General analysis conclusions- This analysis is mostly problematic for being so small. In addition, 5 of the 14 (36%) characters are composites, though at least none are correlated with other characters. One issue is that the trees illustrated are not the trees found by the analysis. The main tree only exists when two taxa are excluded, each of which has unique character combinations. Even when those taxa are included, the authors ignore most of the trees based on their preconceptions of what bird phylogeny should look like. If you're not going to trust the analysis over your intuition, why bother running one at all? In total, 22/112 (20%) of the states are miscoded. When corrected, the following tree results.

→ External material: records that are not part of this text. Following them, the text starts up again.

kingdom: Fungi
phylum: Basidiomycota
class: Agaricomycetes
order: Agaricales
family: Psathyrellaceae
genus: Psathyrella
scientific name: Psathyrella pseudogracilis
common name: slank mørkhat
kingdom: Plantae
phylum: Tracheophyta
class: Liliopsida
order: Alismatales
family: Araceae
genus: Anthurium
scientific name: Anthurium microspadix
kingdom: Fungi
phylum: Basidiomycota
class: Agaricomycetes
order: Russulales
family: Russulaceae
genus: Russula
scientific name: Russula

|--non-avian theropods `--Aves |--Archaeopteryx |--Hesperornithes `--Euornithes |--Iberomesornis |--Concornis |--Enantiornithes |--Ambiortus `--Carinatae
If Ambiortus and Enantiornithes are deleted a priori, as Sanz and Buscalioni did to make their resolved tree, Euornithes consists of two clades- Iberomesornis+Concornis and Hesperornithes+Carinatae. This is ironically the standard topology, though given only these characters and taxa, Ambiortus and Enantiornithes disrupt it.
Phylogenetic conclusions- The table shows the number of extra steps needed to accomodate each rearrangement using Sanz and Buscalioni's original matrix, and his recoded matrix. A negative number means the arrangement is already most parsimonious, but that many steps are needed to undo it.

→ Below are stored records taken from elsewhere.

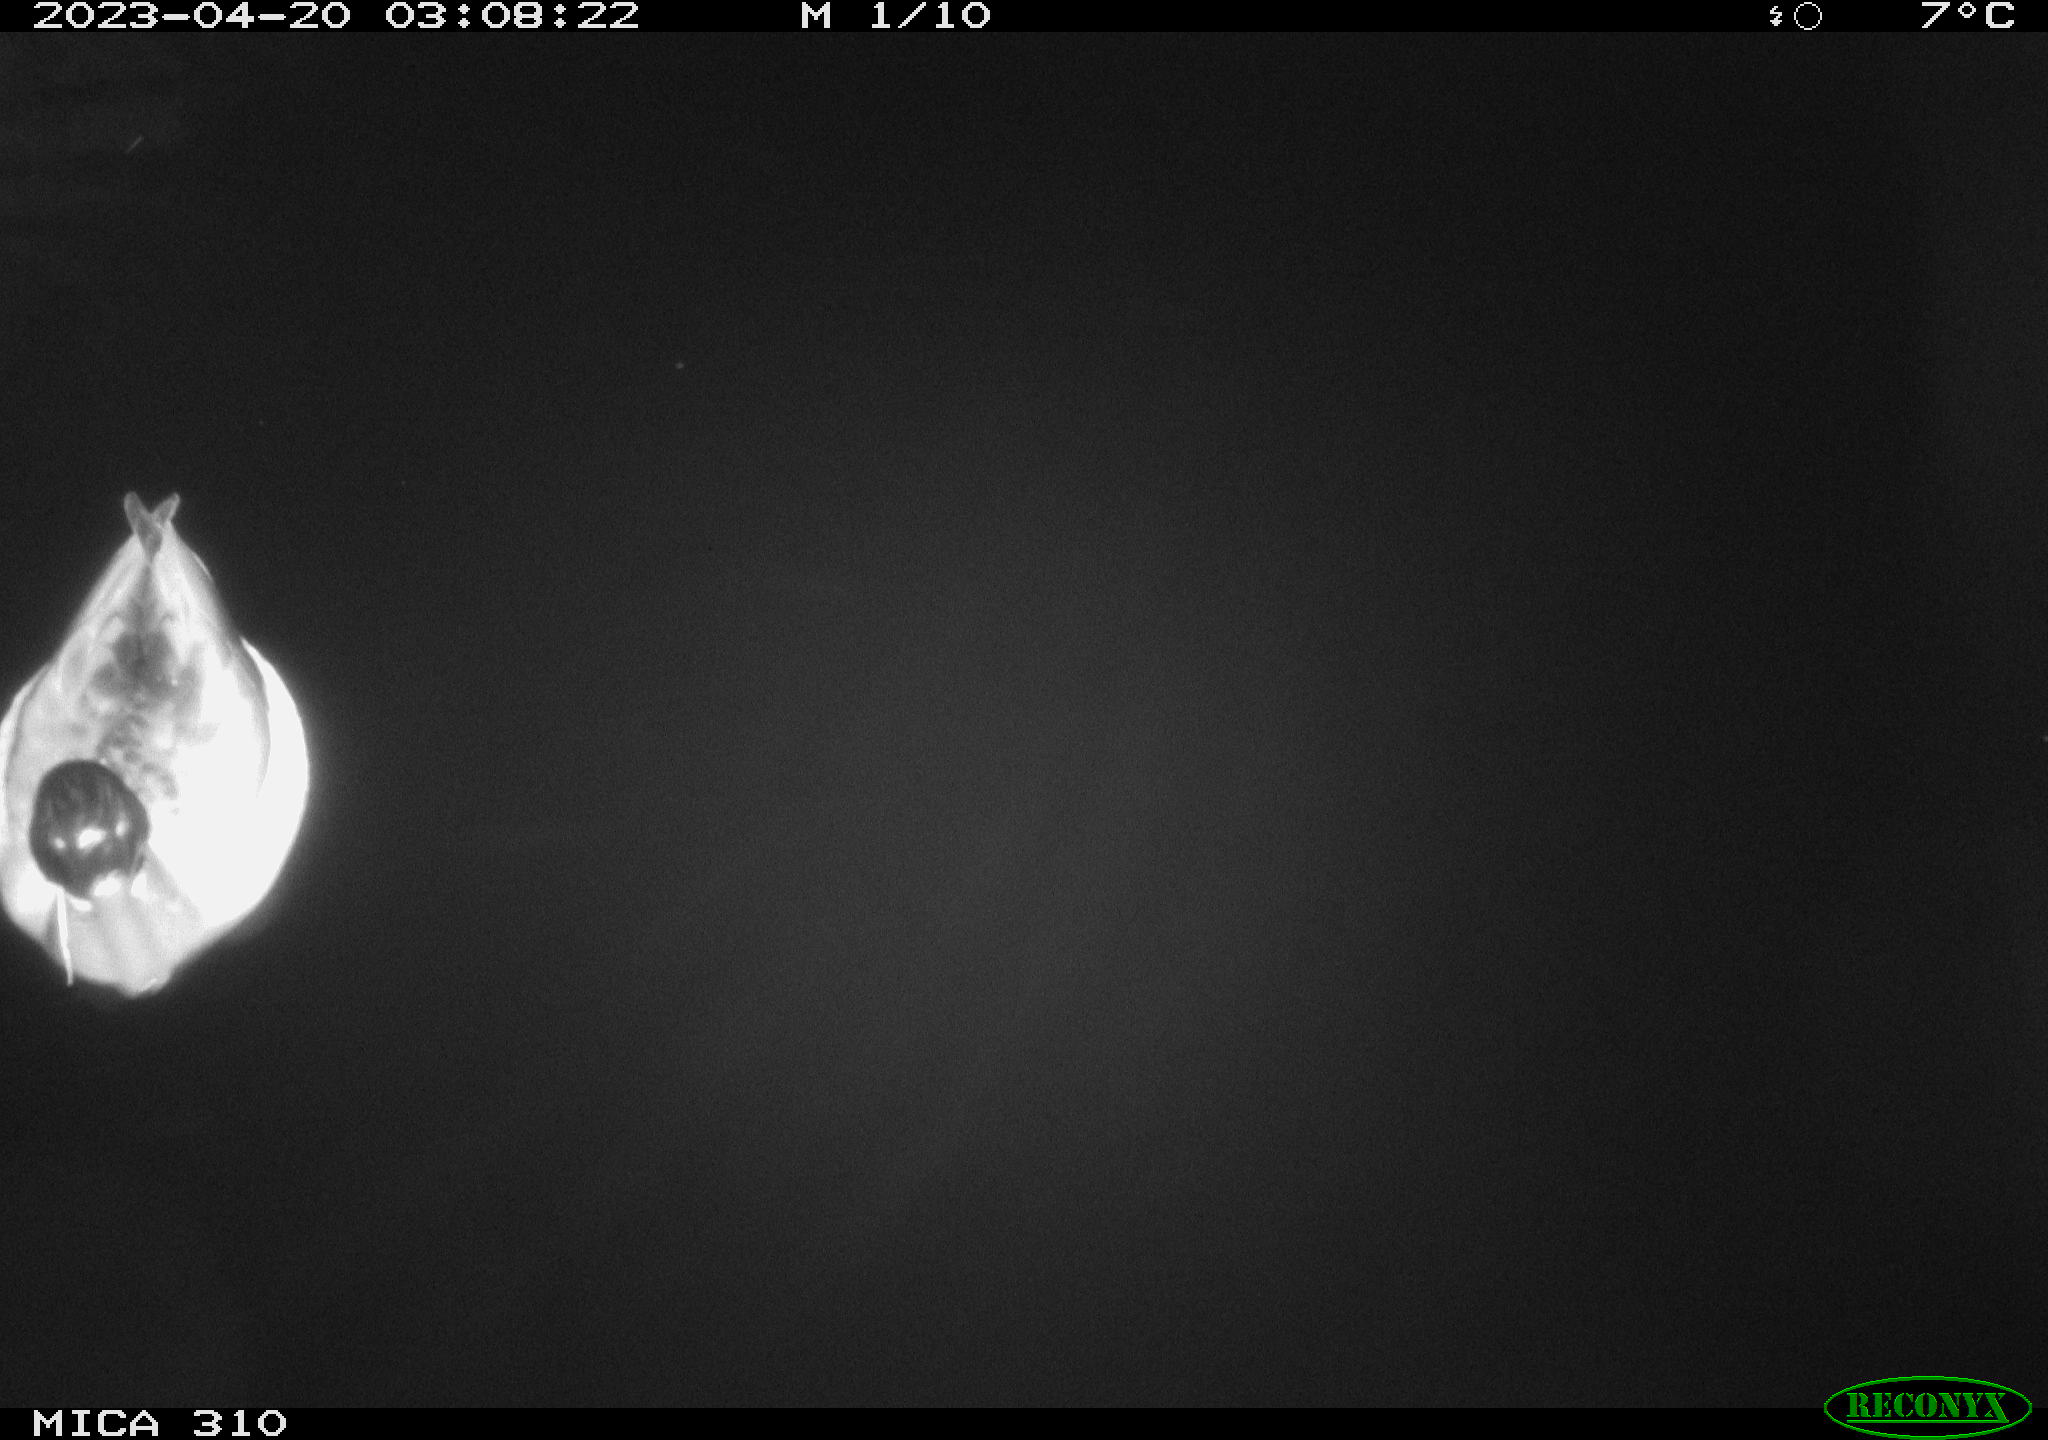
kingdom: Animalia
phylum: Chordata
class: Aves
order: Anseriformes
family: Anatidae
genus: Anas
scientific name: Anas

|(theropods,Carinatae,Ambiortus(Iberomesornis,Concornis,Enantiornithes)) (Kurochkin, 1995)||1||1|
|(theropods,Iberomesornis,Concornis,Enantiornithes(Hesperornithes,Ambiortus,Carinatae)) (Sanz and Buscalioni, 1992)||0||2|
|(theropods,Iberomesornis(Concornis,Carinatae)) (Sanz and Buscalioni, 1992)||0||0|
Though the original matrix rejects Sauriurae with moderate support, the recoded one only rejects it weakly. No plausible bird topology is rejected, as the matrix is simply too small.
Experiments with controversial taxa- A basal ornithurine such as Confuciusornis may make Hesperornithes group with Carinatae instead of more basally. However, adding Confuciusornis to the modified matrix leaves Hesperornithes basal and Confuciusornis the sister taxon of Euornithes.